Increase in Cheating

Cheating is something that we have all done at least once in our lives, whether it be to a massive extent or for a small matter. However, with online school, it is much harder for a teacher to determine if a student is cheating on an assessment. There are countless ways that a student could cheat on a test during online-school and get away with it. In the short term, it might seem like the right thing for the student’s grade. A higher GPA would pay off, right? It would make college application easier, right? Wrong. In the long-term, the student won’t retain that information for future tests. They would have a harder time being successful in college because they never applied themselves in high school or found effective study strategies; they only ever resorted to cheating. Additionally, teachers cannot get an accurate representation of how their students are performing in class, making their own work and planning much harder.


Repetition in Classes

When learning in person, there was a variety of activities that teachers could put into place for students. This offers many different ways to absorb and apply the information. In contrast though, the online setting has greatly restricted many teachers in what they can assign, resulting in an increasingly monotonous curriculum. As it became obvious that activities given in the past would not be possible in a remote setting, teachers were forced to create less interactive, and more repetitive assignments; debates turned into essays, socratic seminars turned into essays, and projects? You guessed it- essays. Granted, teachers are also struggling greatly during this time and they are no doubt trying their absolute hardest to help the students in any way they can. But, due to the unusual, stressful, and unpredictable nature of this year, it is difficult for both teachers and students to fulfill what is expected of them.


Barriers in Communication

This is the big one. The lack of interaction between students and teachers is really killing students this year and clearly has detrimental effects. To start off, the decrease in student sociability limits the idea of a “class” and negatively impacts students’ mental and emotional health. As a result, there is a reduced amount of group activities that can be done between students, which makes it harder for them to apply the information. Teachers aren’t able to make the unique connections between students that they used to be able to. Students used to feel more connected to their teachers, and each class would feel more personal for them. Now, creating those connections is much tougher; even though teachers and students are making an attempt, it’s still not the same as having conversations in person. The barrier of a screen makes it much harder to communicate effectively.

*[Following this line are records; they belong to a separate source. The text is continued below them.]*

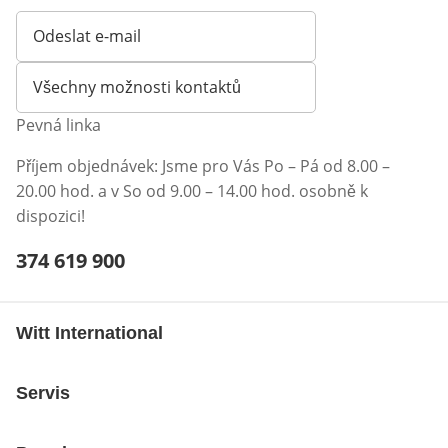
Odeslat e-mail
Otevírá e-mailového klienta
Všechny možnosti kontaktů
Pevná linka
Příjem objednávek: Jsme pro Vás Po – Pá od 8.00 –
20.00 hod. a v So od 9.00 – 14.00 hod. osobně k
dispozici!
Telefonní číslo:
374 619 900
Otevření klienta telefonu
Witt International
Servis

When freshman Mia Quinn was asked about this issue, she acknowledged that there were both positives and negatives:

“… A good thing about remote learning it that has taught students to manage their time better with the more freedom, and also helped us gain more independence. But, it prevents students from having class discussions and social interactions, which is pretty significant when learning different topics in school because it helps retain the information more.”

To wrap all of this up, remote learning was never meant to last this long. It was supposed to be temporary fix and the flaws are now showing. While all we can hope for is that life will go back to normal as soon as possible, we have to find new ways to adjust to online school and make it as effective as in-person. As I like to think of it, Prepare for the worst, hope for the best.